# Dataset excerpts
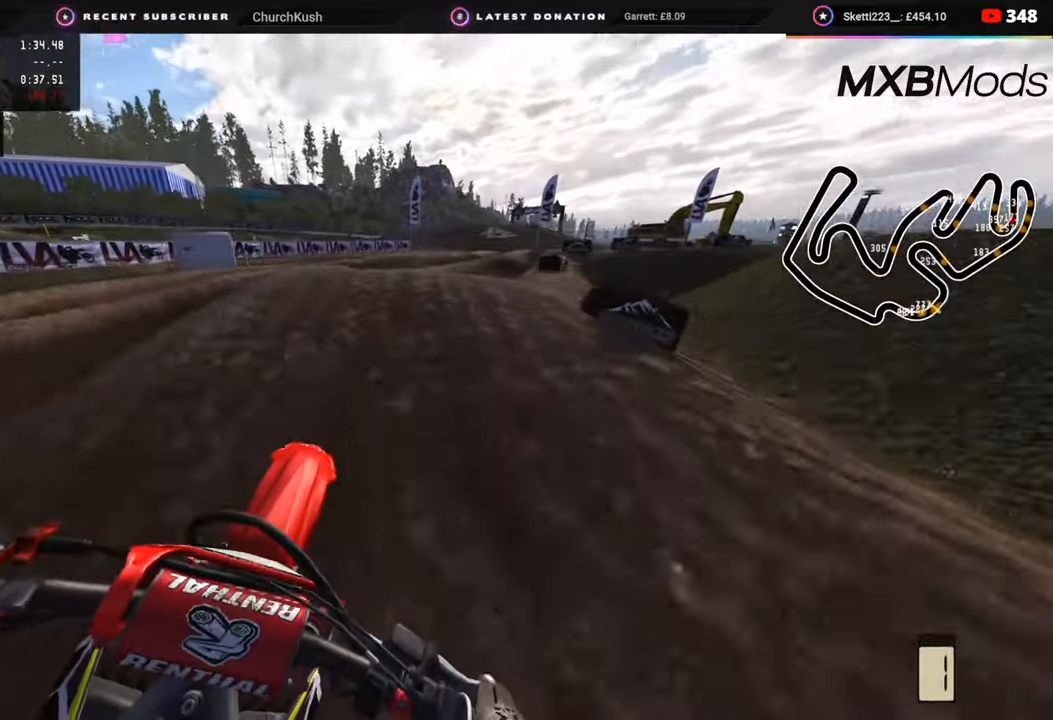
{"buttons": [], "left_stick": "up", "right_stick": "down", "events": [[250, "right_stick", "down"], [317, "R3", "up"], [333, "left_stick", "up"]]}
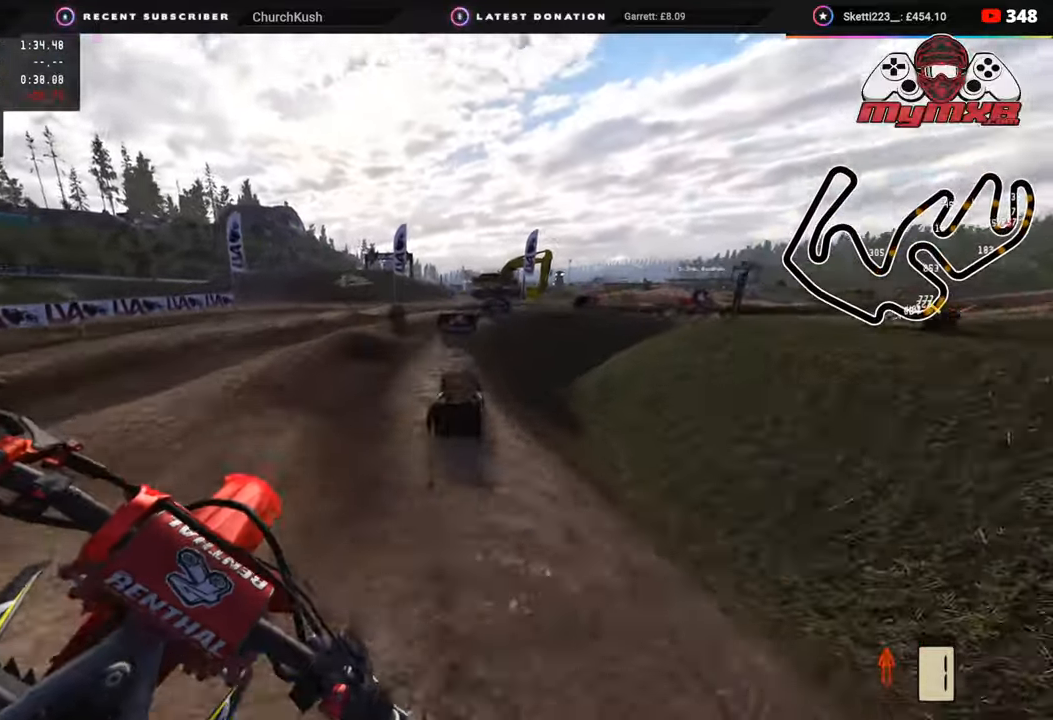
{"buttons": ["R2"], "left_stick": "up-right", "right_stick": "center", "events": [[117, "R2", "down"], [133, "right_stick", "center"], [317, "R2", "up"], [450, "R2", "down"], [467, "left_stick", "up-right"]]}
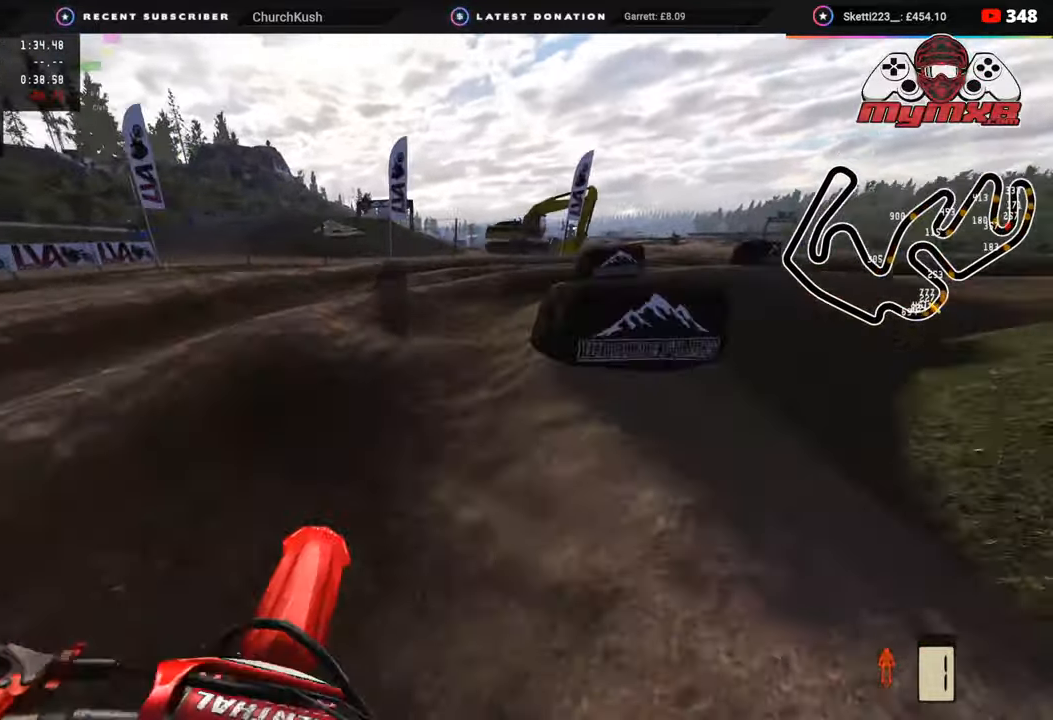
{"buttons": [], "left_stick": "up-right", "right_stick": "down", "events": [[100, "R2", "up"], [150, "right_stick", "down"], [333, "R2", "down"], [417, "R2", "up"]]}
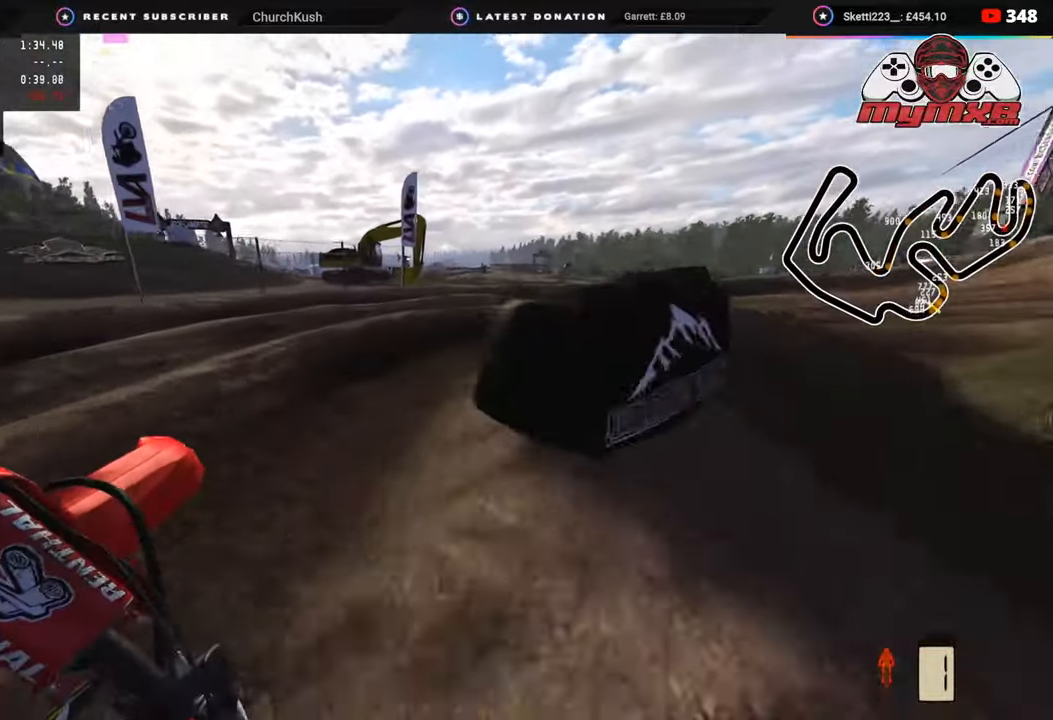
{"buttons": ["R2"], "left_stick": "up-right", "right_stick": "up-left", "events": [[50, "right_stick", "center"], [133, "R2", "down"], [233, "right_stick", "up"], [333, "right_stick", "up-left"]]}
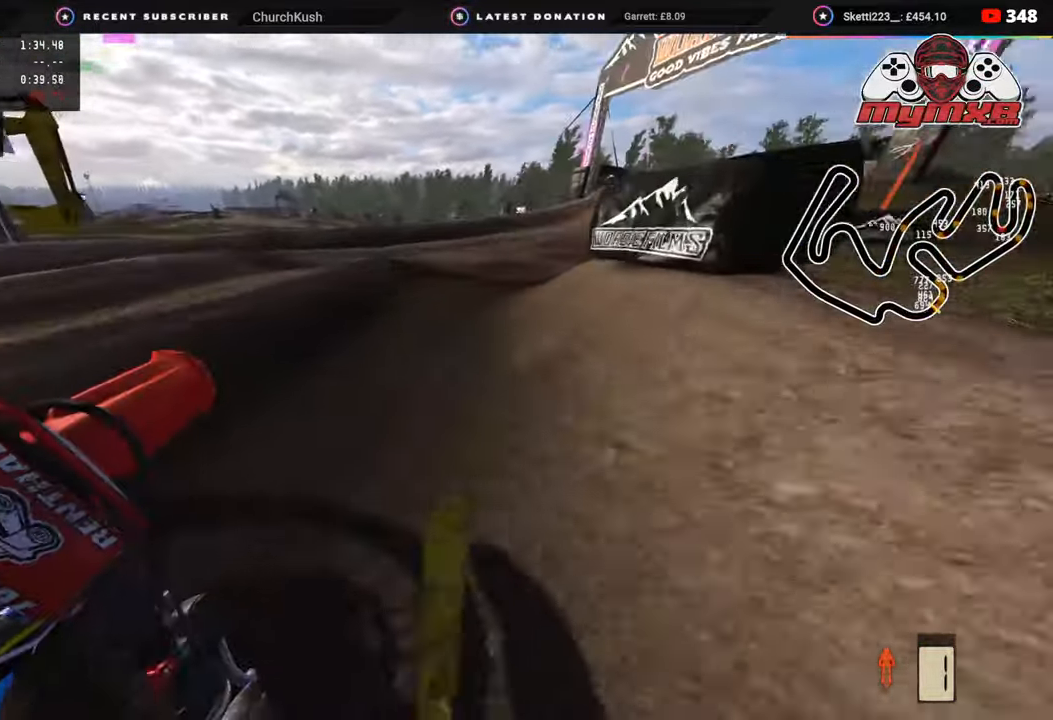
{"buttons": ["R2"], "left_stick": "up", "right_stick": "up-left", "events": [[333, "left_stick", "up"]]}
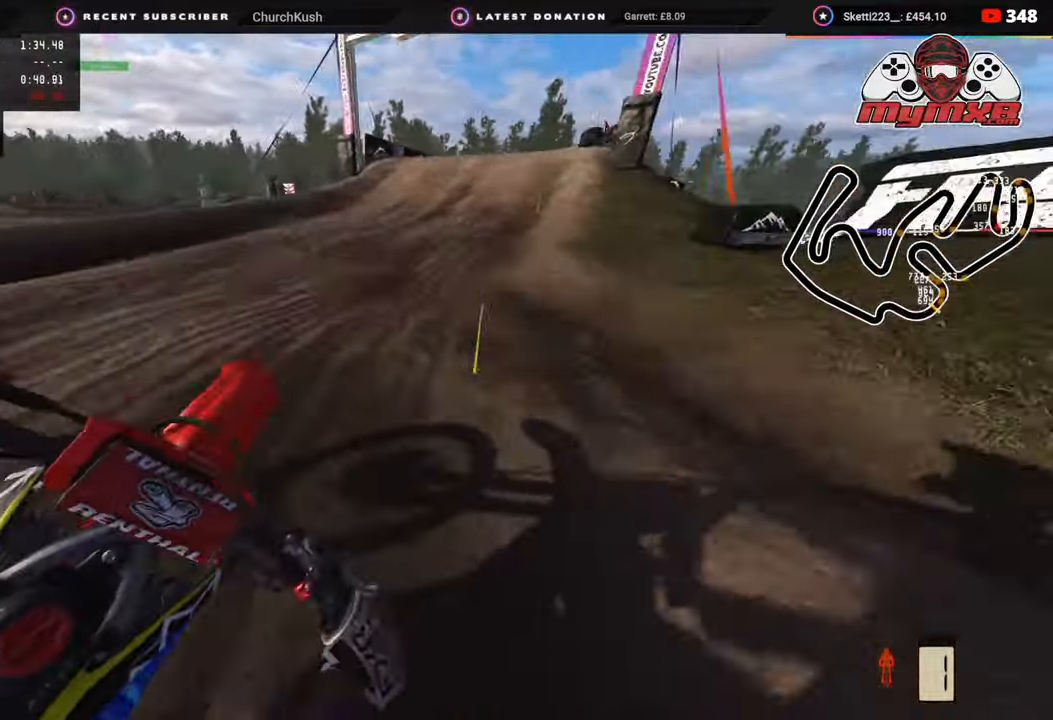
{"buttons": ["R2"], "left_stick": "up", "right_stick": "center", "events": [[117, "right_stick", "center"]]}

# INSTRUCTIONS TO FOLLOW
Leave the pictures out, then print every entry exactly as it reads.

# RESPONSE TO THIS TASK
{"buttons": [], "left_stick": "up", "right_stick": "down", "events": [[250, "right_stick", "down"], [317, "R3", "up"], [333, "left_stick", "up"]]}
{"buttons": ["R2"], "left_stick": "up-right", "right_stick": "center", "events": [[117, "R2", "down"], [133, "right_stick", "center"], [317, "R2", "up"], [450, "R2", "down"], [467, "left_stick", "up-right"]]}
{"buttons": [], "left_stick": "up-right", "right_stick": "down", "events": [[100, "R2", "up"], [150, "right_stick", "down"], [333, "R2", "down"], [417, "R2", "up"]]}
{"buttons": ["R2"], "left_stick": "up-right", "right_stick": "up-left", "events": [[50, "right_stick", "center"], [133, "R2", "down"], [233, "right_stick", "up"], [333, "right_stick", "up-left"]]}
{"buttons": ["R2"], "left_stick": "up", "right_stick": "up-left", "events": [[333, "left_stick", "up"]]}
{"buttons": ["R2"], "left_stick": "up", "right_stick": "center", "events": [[117, "right_stick", "center"]]}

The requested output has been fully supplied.